◆ **To do**
Update the text read from the items below by changing every "Аксесуари" to "Товари" and keeping everything else the same. Leave the pictures out of your answer.

◇ ◇ ◇ ◇

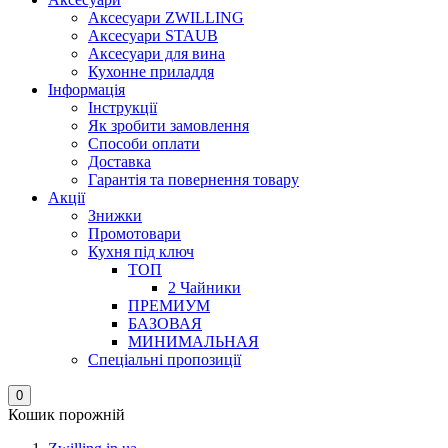
Аксесуари ZWILLING
Аксесуари STAUB
Аксесуари для вина
Кухонне приладдя
Інформація
Інструкції
Як зробити замовлення
Способи оплати
Доставка
Гарантія та повернення товару
Акції
Знижки
Промотовари
Кухня під ключ
ТОП
2 Чайники
ПРЕМИУМ
БАЗОВАЯ
МИНИМАЛЬНАЯ
Спеціальні пропозиції
0
Кошик порожній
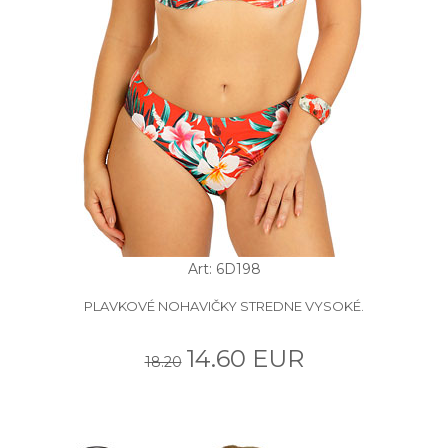
Art: 6D198
PLAVKOVÉ NOHAVIČKY STREDNE VYSOKÉ.
14.60 EUR
18.20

◇ ◇ ◇ ◇

◆ **Answer section**
Товари ZWILLING
Товари STAUB
Товари для вина
Кухонне приладдя
Інформація
Інструкції
Як зробити замовлення
Способи оплати
Доставка
Гарантія та повернення товару
Акції
Знижки
Промотовари
Кухня під ключ
ТОП
2 Чайники
ПРЕМИУМ
БАЗОВАЯ
МИНИМАЛЬНАЯ
Спеціальні пропозиції
0
Кошик порожній
Art: 6D198
PLAVKOVÉ NOHAVIČKY STREDNE VYSOKÉ.
14.60 EUR
18.20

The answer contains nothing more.